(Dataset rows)
□ □ □ □ □ □ □
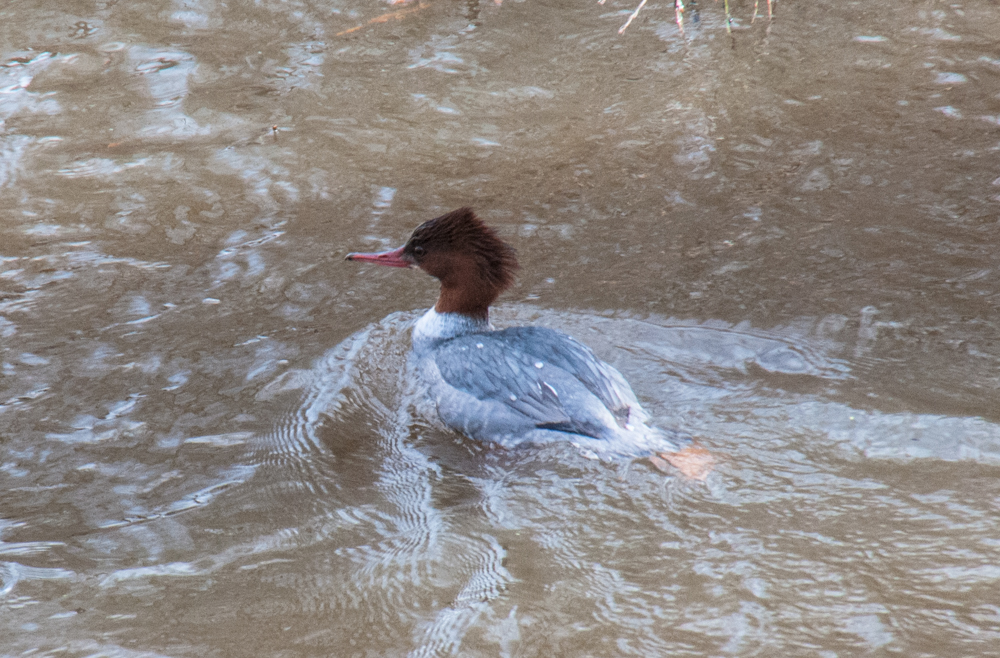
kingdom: Animalia
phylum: Chordata
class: Aves
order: Anseriformes
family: Anatidae
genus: Mergus
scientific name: Mergus merganser
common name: Common merganser
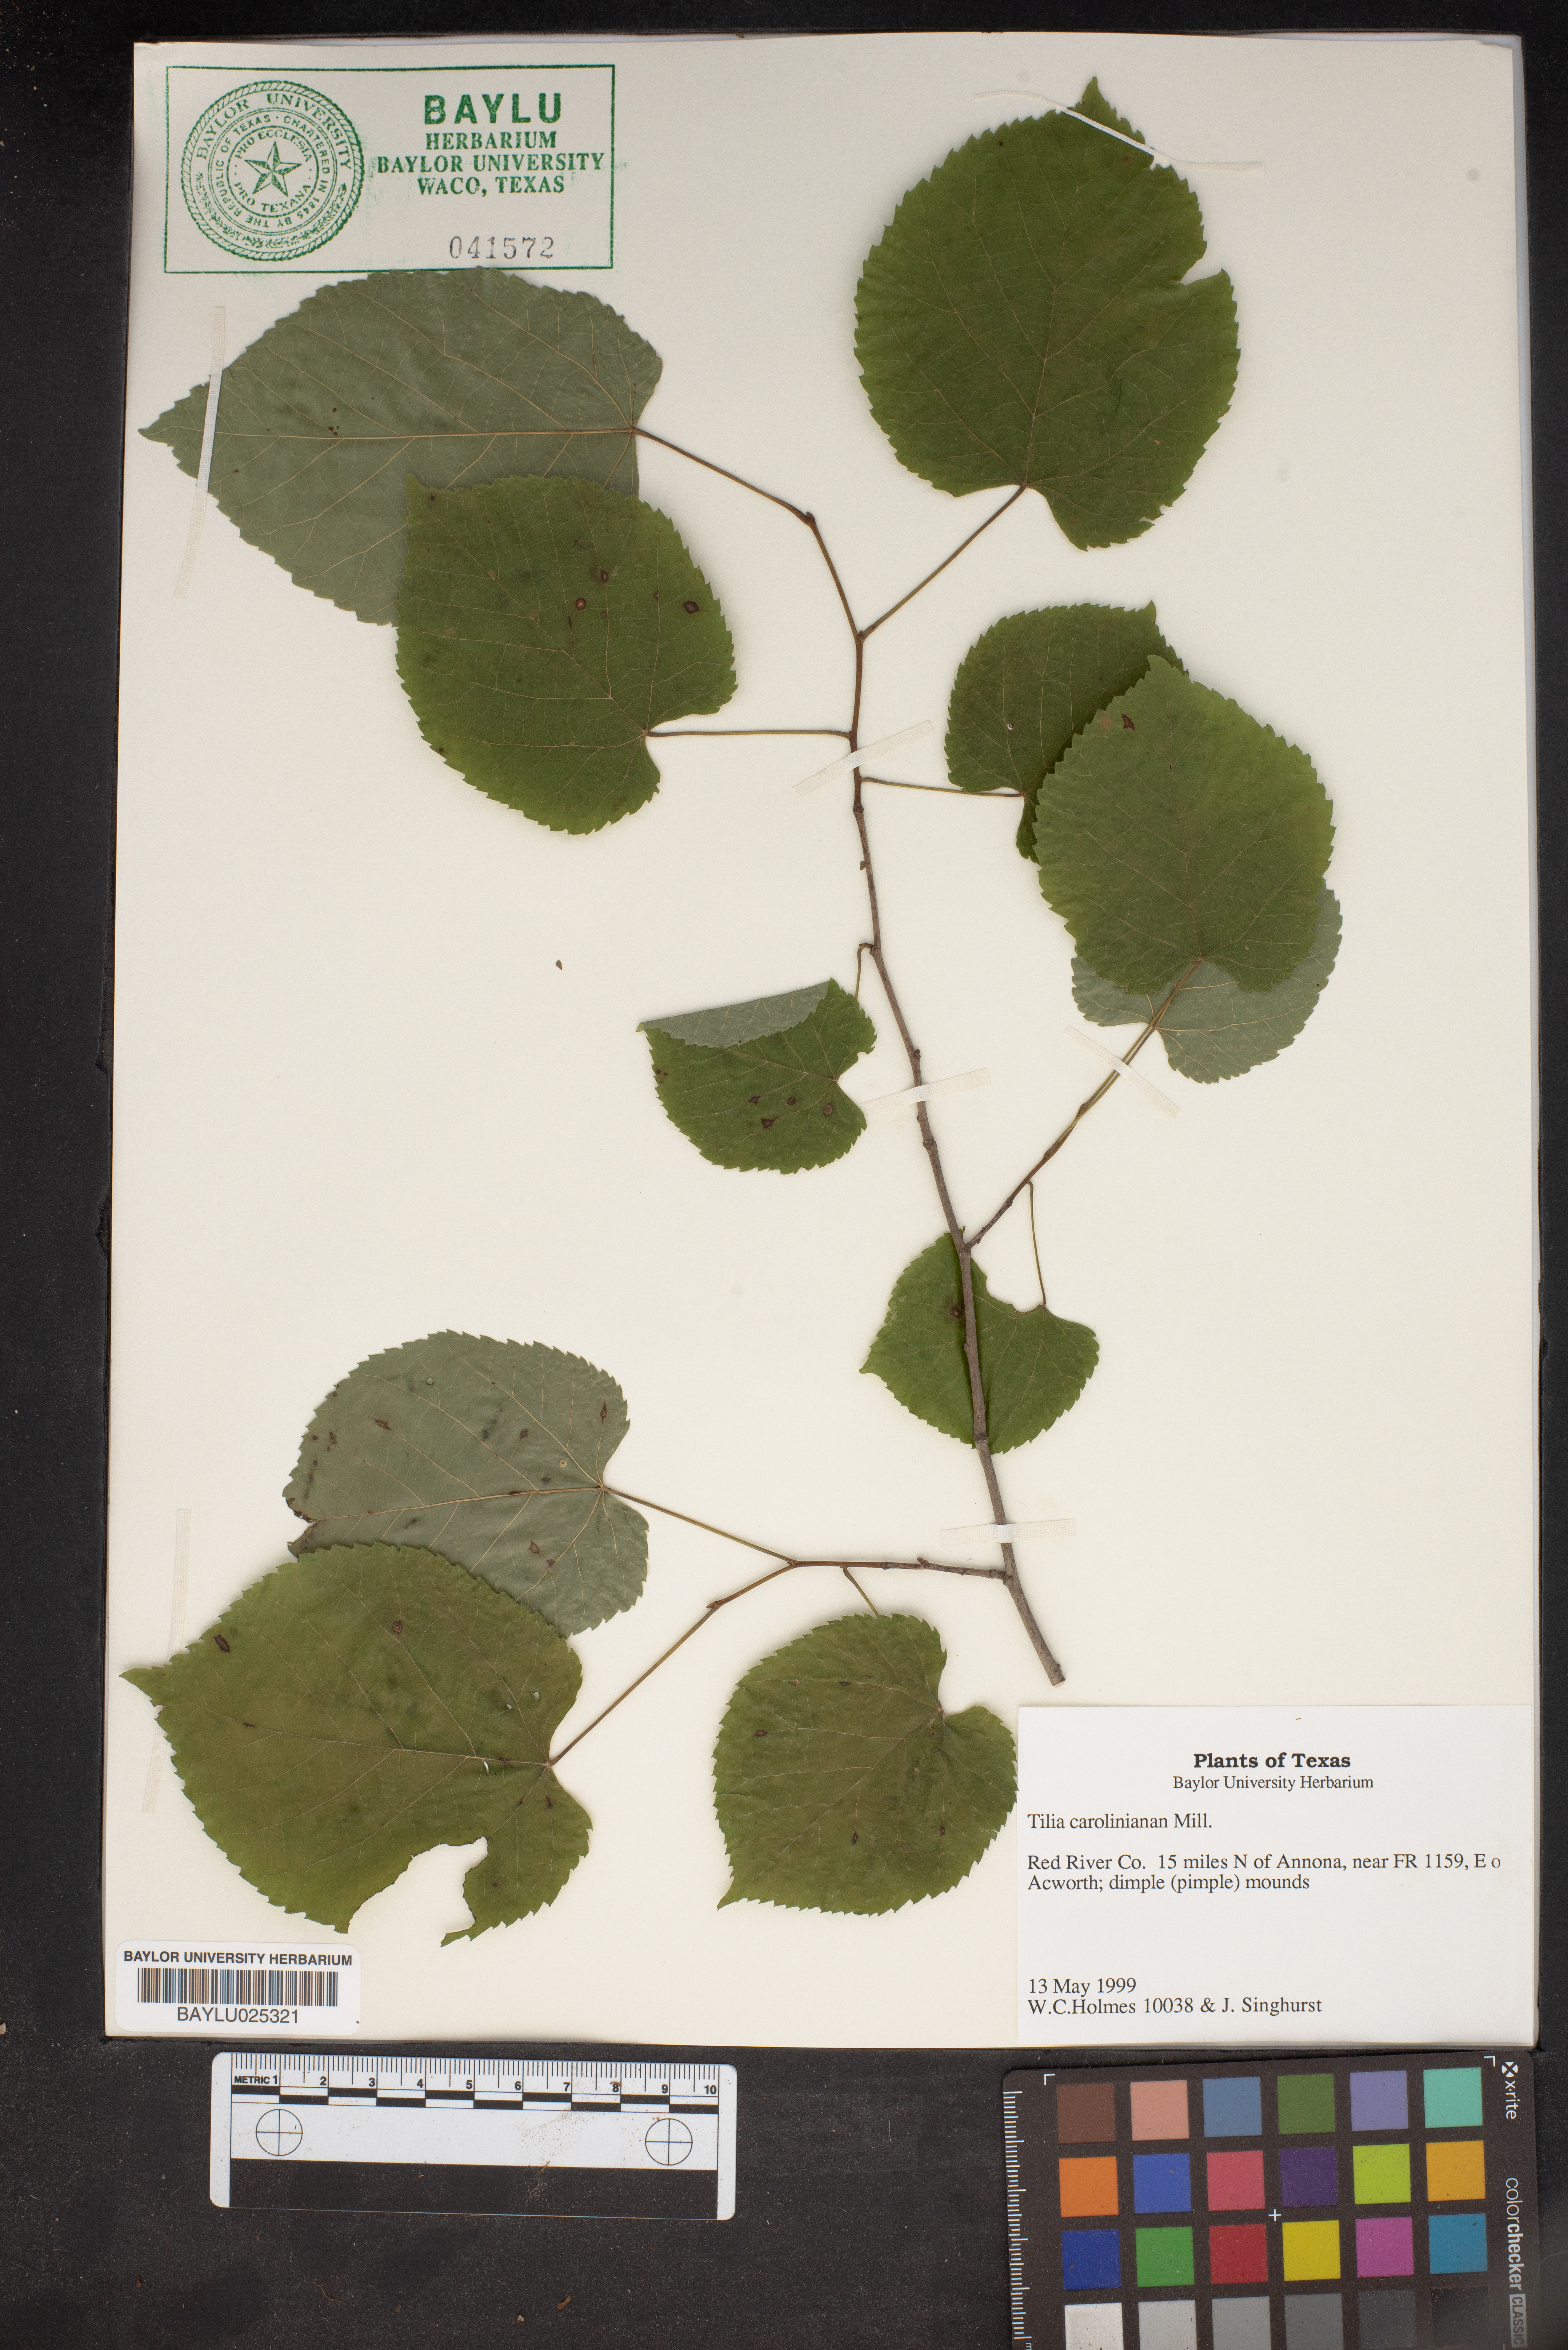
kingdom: Plantae
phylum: Tracheophyta
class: Magnoliopsida
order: Malvales
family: Malvaceae
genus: Tilia
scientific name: Tilia americana
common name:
□ □ □ □ □ □ □
- Problem to solve
Can you write out the lines of all the records again with "scientific name" changed to "species name" and everything else kept as it is, leaving out the pictures?

- Worked solution
kingdom: Animalia
phylum: Chordata
class: Aves
order: Anseriformes
family: Anatidae
genus: Mergus
species name: Mergus merganser
common name: Common merganser
kingdom: Plantae
phylum: Tracheophyta
class: Magnoliopsida
order: Malvales
family: Malvaceae
genus: Tilia
species name: Tilia americana
common name:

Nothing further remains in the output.